▶ [Task instructions]
Return every line of text in the records below word for word, leaving out the pictures.

▶ [Material provided]
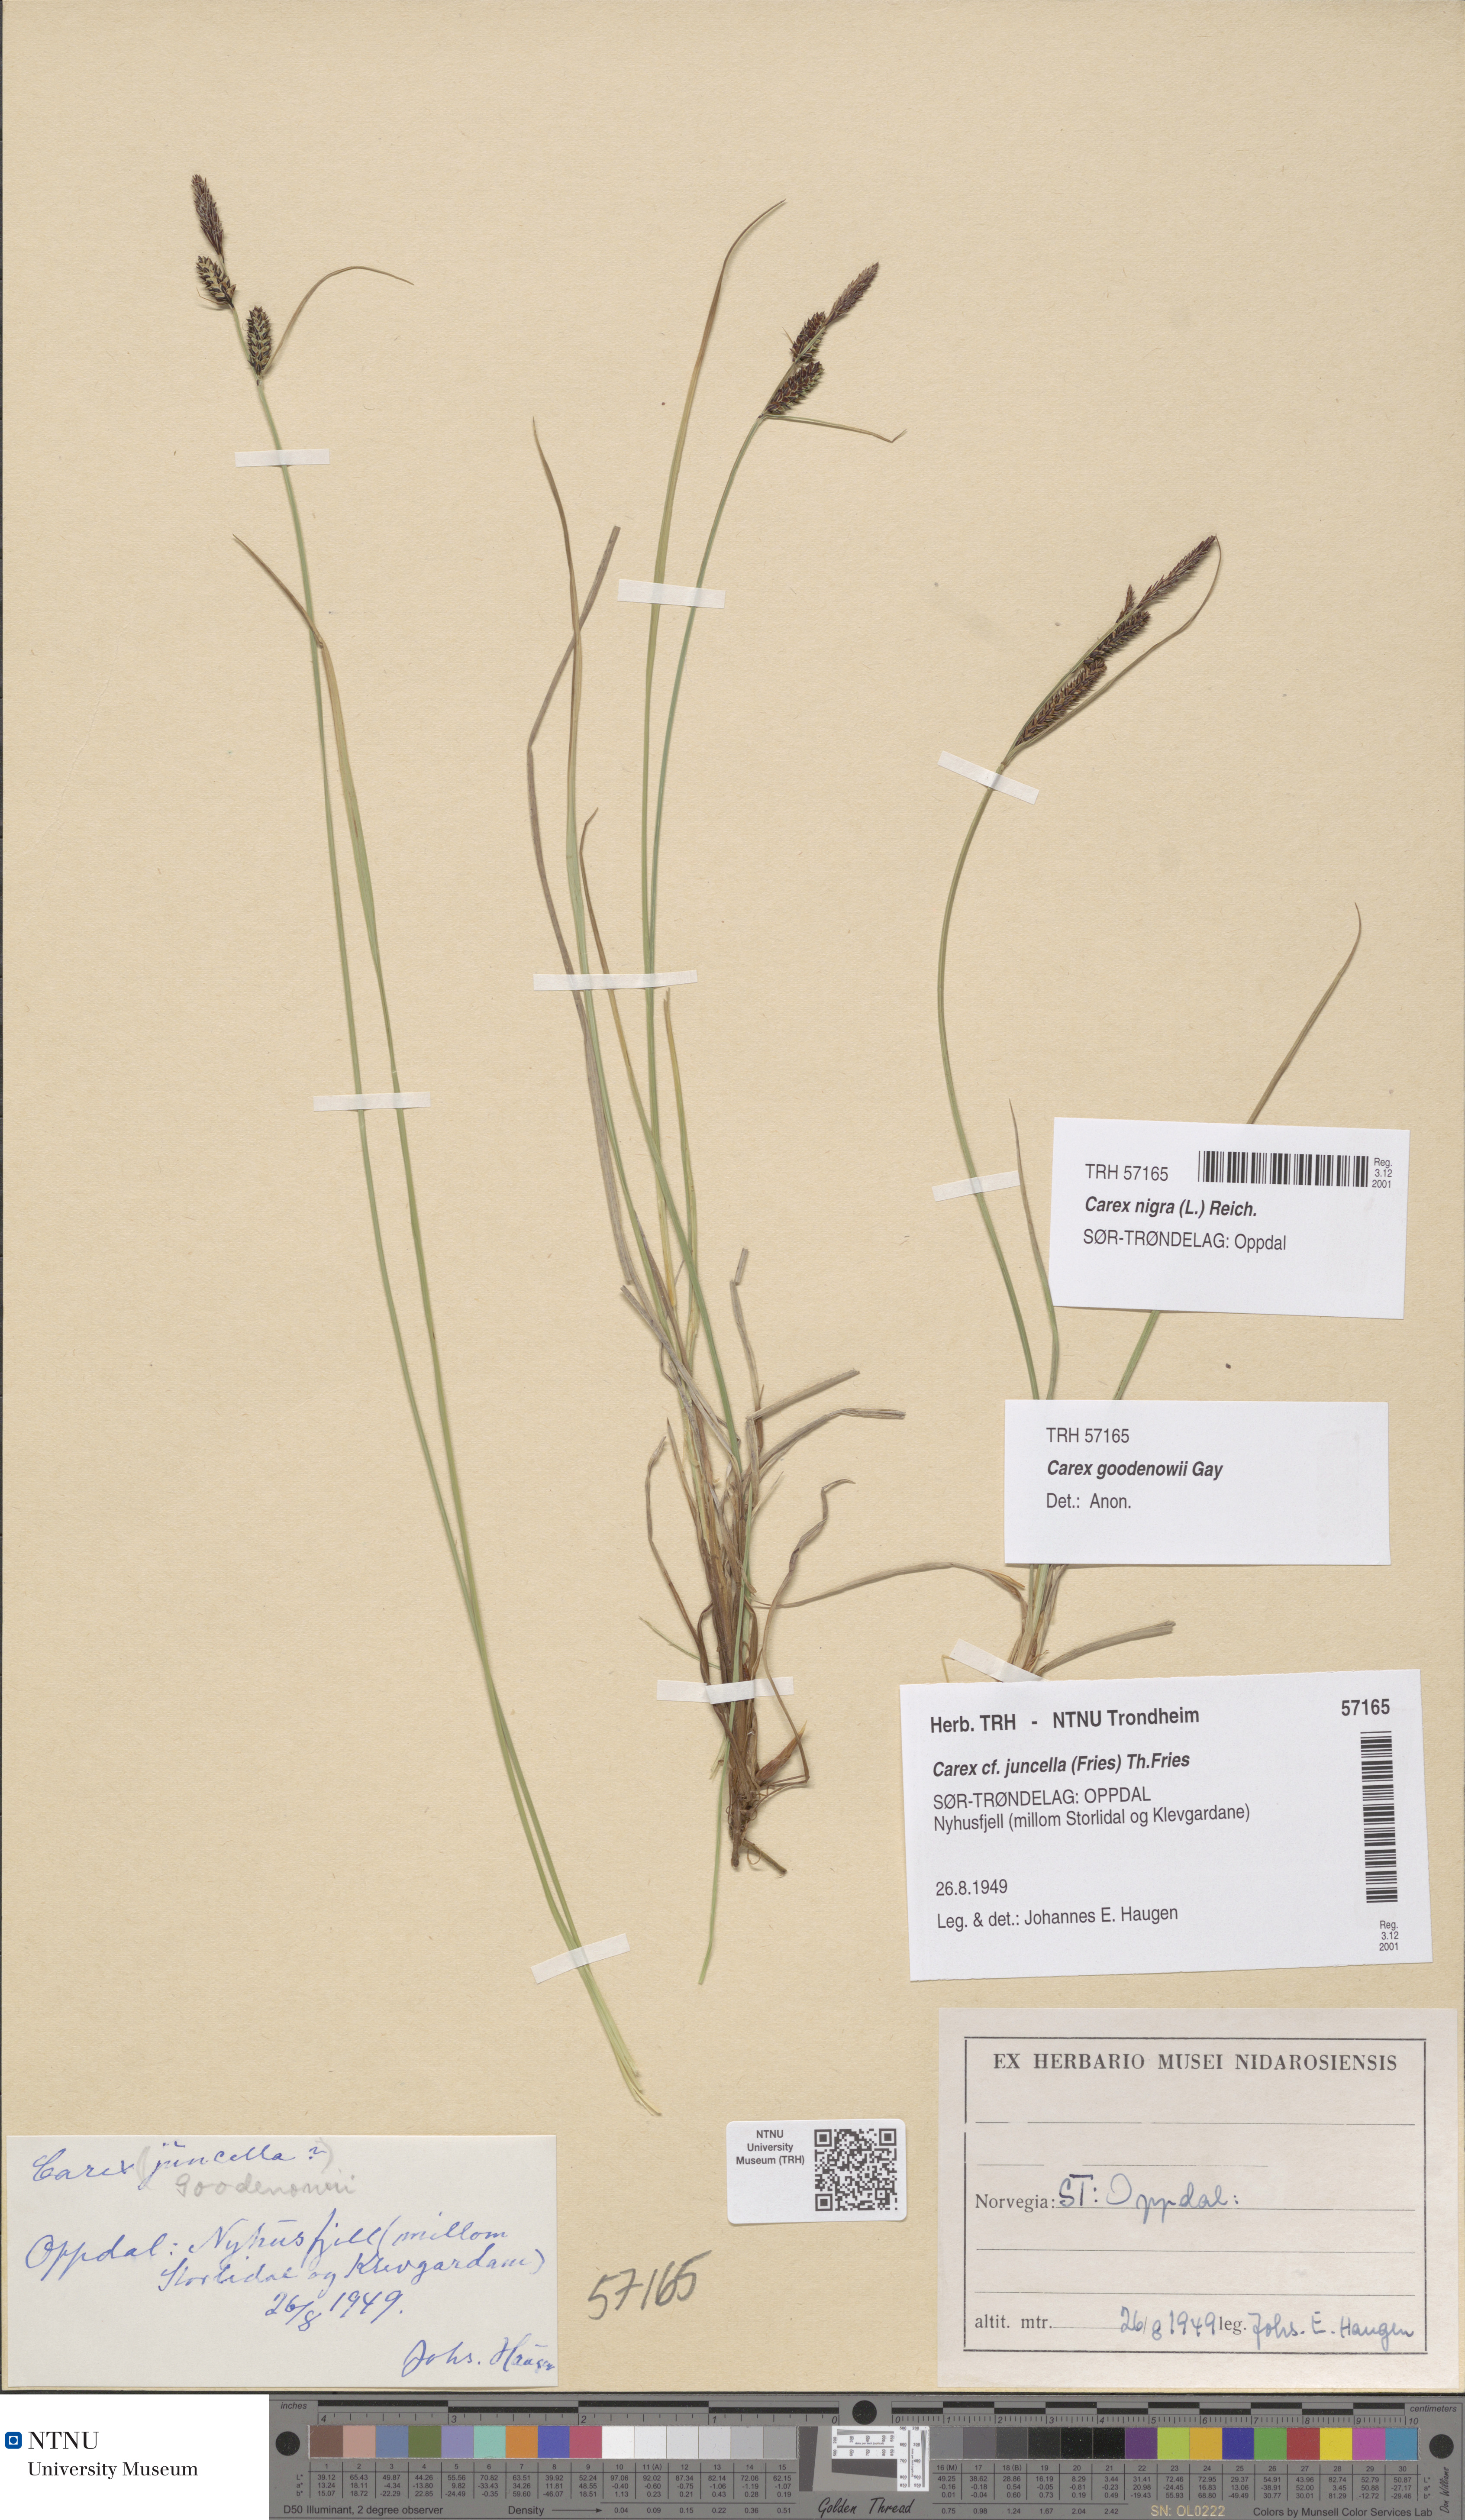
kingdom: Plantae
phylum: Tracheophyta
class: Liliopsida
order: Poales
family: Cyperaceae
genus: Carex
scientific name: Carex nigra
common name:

▶ [Completed exercise]
kingdom: Plantae
phylum: Tracheophyta
class: Liliopsida
order: Poales
family: Cyperaceae
genus: Carex
scientific name: Carex nigra
common name:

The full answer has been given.